2005’te internet üzerinden bağlantı kurdum ve Atina’daki merkeze yönlendirildim. Benden pek çok belge istediler, hatta tıp fakültesinde hangi dersi kaç saat aldığımın bile peşine düştüler. Bunun üzerine “bu ne bürokrasi” diye sordum, yanıt bugün hepimizin altına imza atabileceğimiz bir cümleydi. “Gönüllülük esasına göre çalışıyor olmamız” deniyordu; “hizmet verdiğimiz insanların en iyisini hak etmedikleri anlamına gelmez.”
Türkiye’den sizden başka kaç doktor var?
Bilebildiğim kadarıyla yok, olsa sözü geçerdi.
Emin misiniz?
Geçen yıl gazetelerde yayımlanan yazılarımdan heveslenip Özbekistan’a giden göğüs hastalıkları uzmanı üç ay sonra bu iş bana göre değil, diyerek geri döndü.

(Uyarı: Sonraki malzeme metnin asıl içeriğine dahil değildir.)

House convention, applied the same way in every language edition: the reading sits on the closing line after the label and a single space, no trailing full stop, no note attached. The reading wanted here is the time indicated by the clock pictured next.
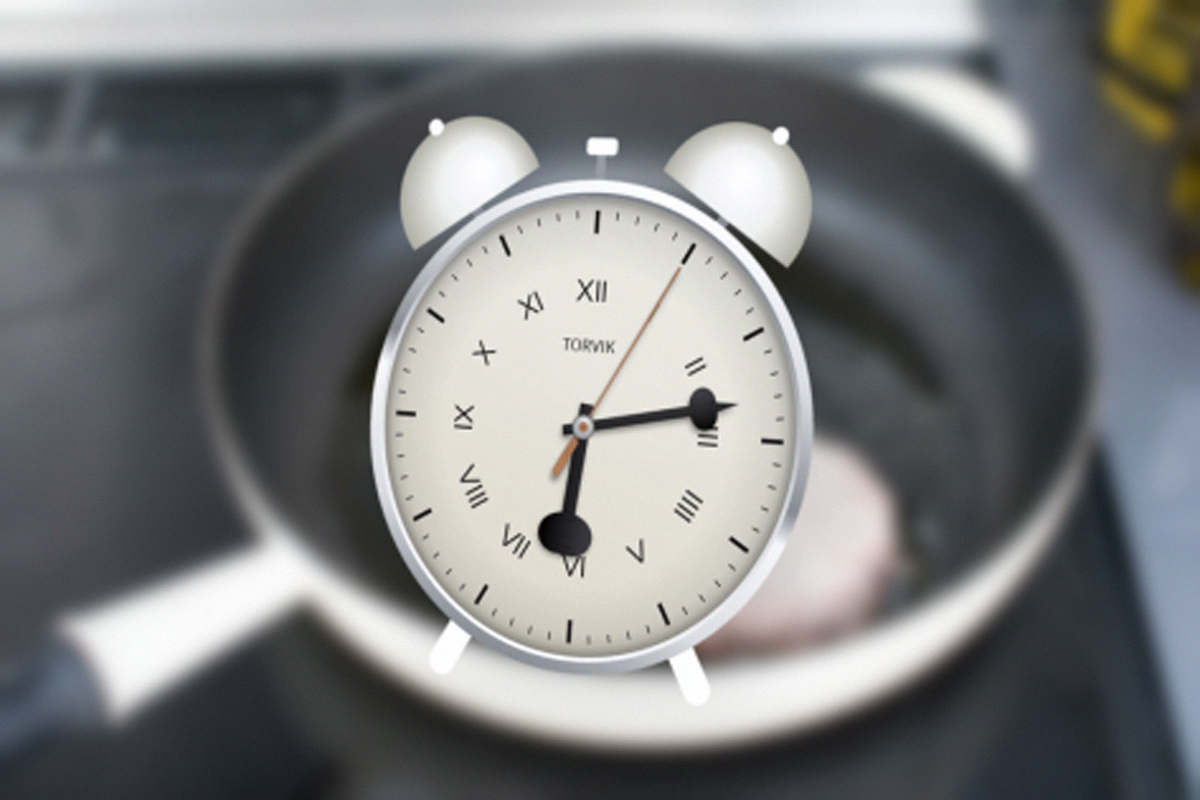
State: 6:13:05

Şaşırdım, çünkü Sınır Tanımayan Doktorlar’ı yıllardır biliyorum, çalışmalarını izliyor ve raporlarını kullanıyoruz… Sizce doktorlar neden bu kadar uzak duruyor?

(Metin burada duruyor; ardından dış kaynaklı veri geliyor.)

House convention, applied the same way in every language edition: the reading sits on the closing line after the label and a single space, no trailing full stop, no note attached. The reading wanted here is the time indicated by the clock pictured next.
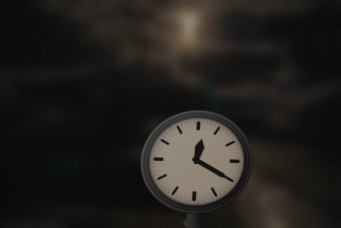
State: 12:20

Tevazu gerçek sanılmasın diye söylüyorum, bu tür kuruluşlarla çalıştığın zaman gittiğin yerler hep çatışmalı, tartışmalı yerler, riskli alanlar… Somali’ye Sudan’a gidildiğinde oda ya da ev tutulup klima kurulmuyor, çadırda kalınıyor… Hastalıktan can güvenliğinin olmamasına kadar pek çok risk içeriyor ve pahalı bir bedeli var.